Combined China/Hong Kong pork/pork variety meat imports in October were up 23 percent to 145,000 mt (this total is from all suppliers, after subtracting Hong Kong re-exports and Hong Kong’s imports from China). Compared to October 2012, imports from the U.S. were higher for both China (32,841 mt, +23 percent) and Hong Kong (8,687 mt, +59 percent).
For January through October, total pork imports from all suppliers were up 3 percent to 645,218 mt, while pork variety meat imports were up 11 percent to 744,847 mt. The combined pork/pvm total was 1.39 million mt, up 7 percent from a year ago and on pace to potentially surpass the record levels of 2011.

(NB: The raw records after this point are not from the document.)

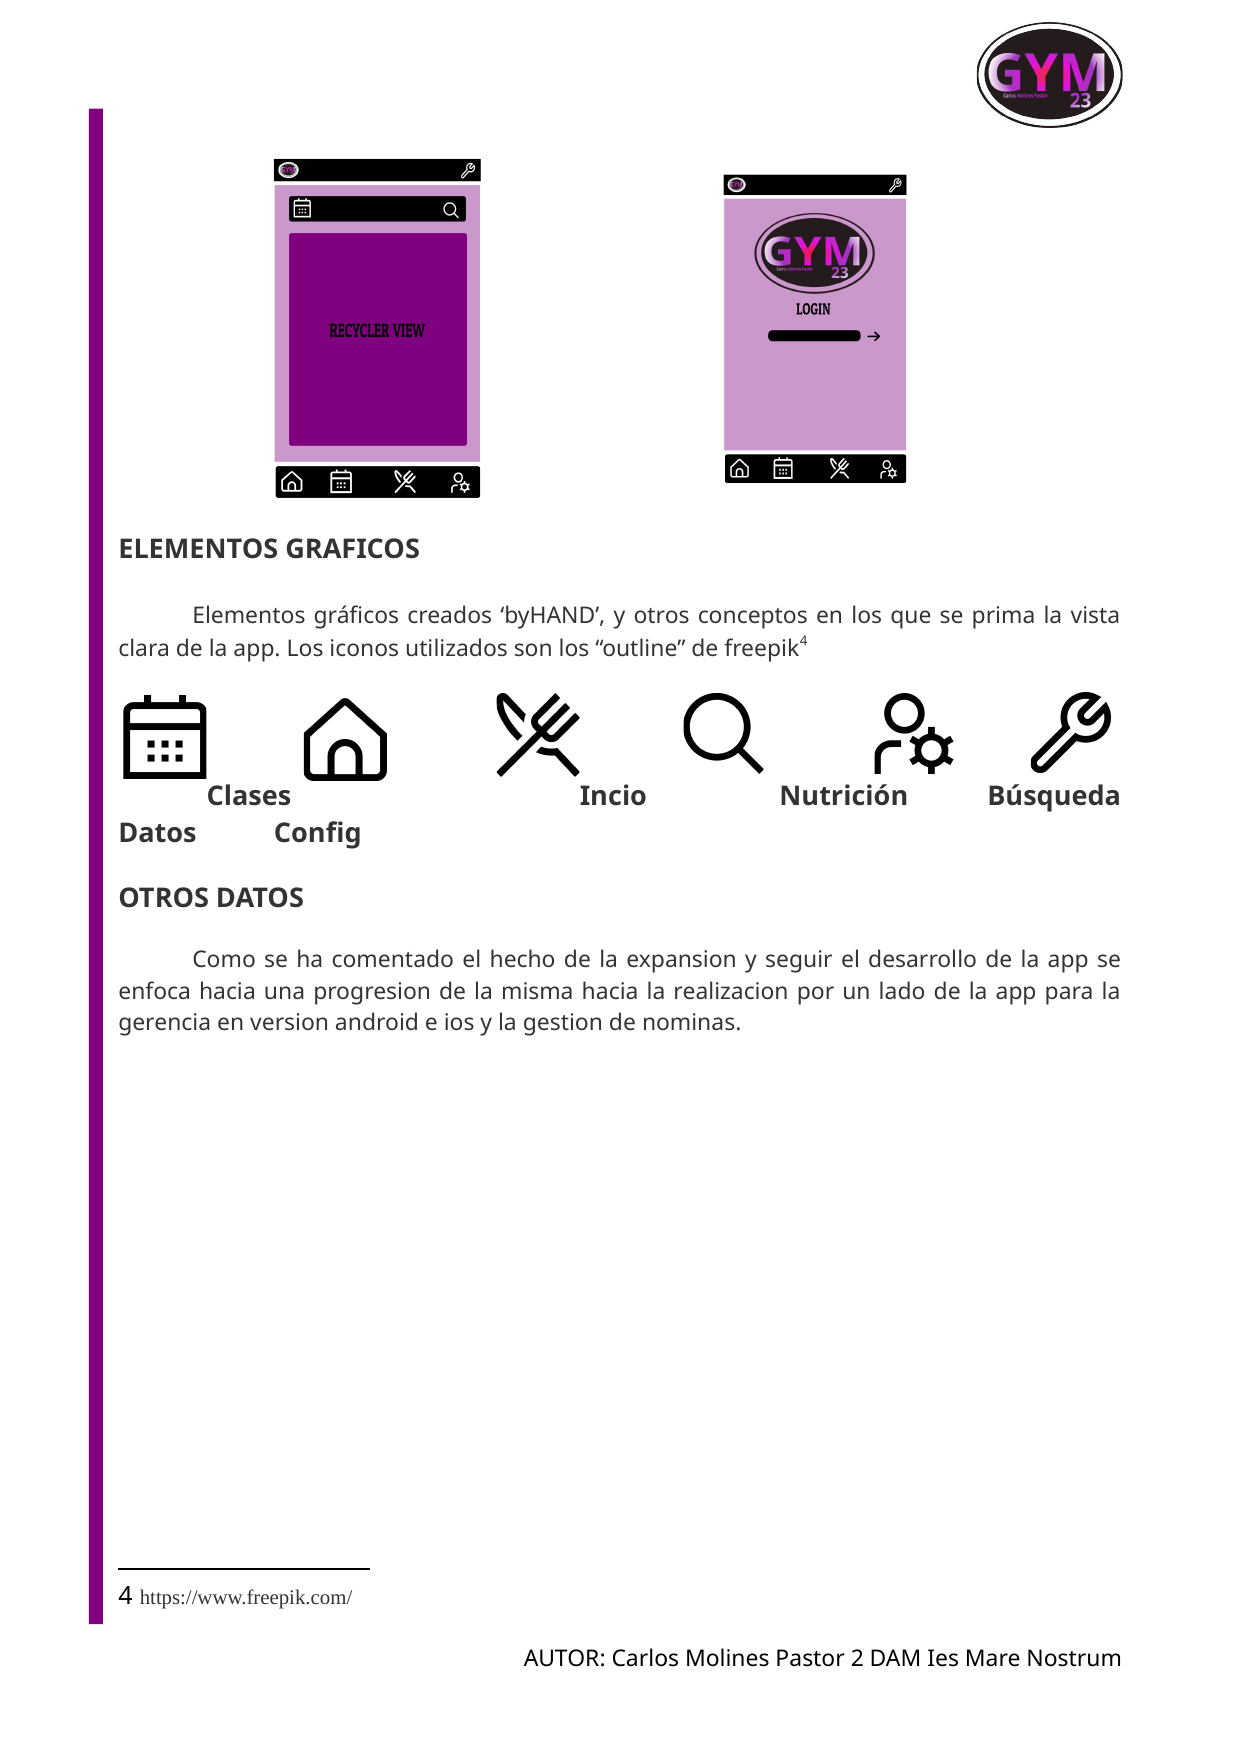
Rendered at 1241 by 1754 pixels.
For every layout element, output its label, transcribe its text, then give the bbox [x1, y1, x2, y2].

text ELEMENTOS GRAFICOS [118, 529, 1122, 566]
picture [496, 693, 580, 777]
picture [874, 693, 955, 774]
text Como se ha comentado el hecho de la expansion y seguir el desarrollo de la app se enfoca hacia una progresion de la misma hacia la realizacion por un lado de la app para la gerencia en version android e ios y la gestion de nominas. [118, 943, 1122, 1037]
picture [976, 22, 1123, 128]
text Elementos gráficos creados ‘byHAND’, y otros conceptos en los que se prima la vista clara de la app. Los iconos utilizados son los “outline” de freepik [118, 595, 1122, 663]
text OTROS DATOS [118, 878, 1122, 915]
picture [303, 697, 387, 781]
text https://www.freepik.com/ [118, 1575, 1122, 1612]
picture [248, 150, 507, 516]
text Clases Incio Nutrición Búsqueda Datos Config [118, 776, 1122, 850]
picture [699, 160, 928, 493]
picture [123, 695, 207, 779]
picture [683, 693, 764, 774]
picture [1030, 692, 1111, 773]
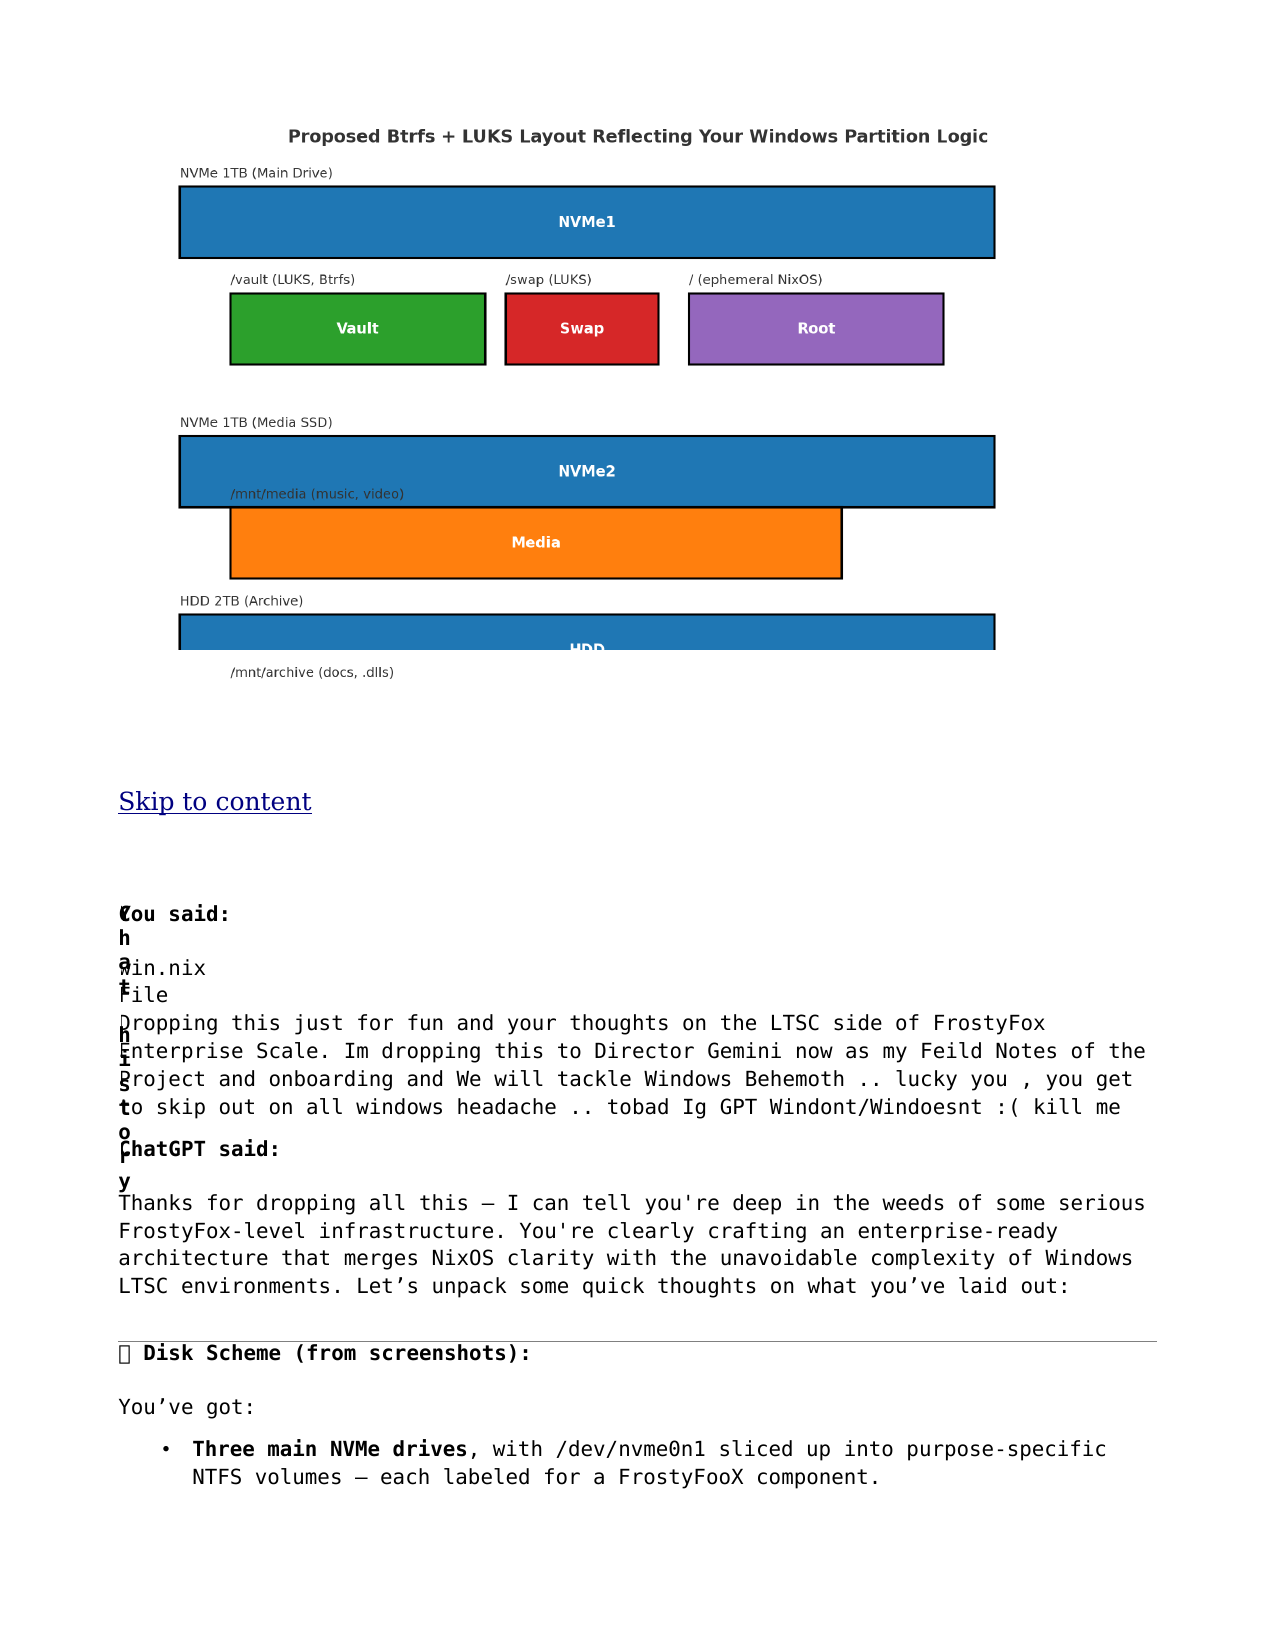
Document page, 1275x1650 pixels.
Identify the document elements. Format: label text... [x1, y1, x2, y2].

China’s live hog prices continued to move higher in early December at $1.19 per pound, up 4 percent from a year ago. Chinese New Year demand is adding fuel to hog prices, which is similar to last year’s trend when hog prices moved higher through December and January before peaking at $1.26 per pound at the end of January. Higher prices should stimulate larger imports over the next two months (imports also peaked in January 2013 at 184,464 mt), so there should be plenty of upside for exports in January 2014 if China’s prices continue to outpace last year’s levels. Wholesale prices for pork variety meat have also moved higher, indicating strong demand.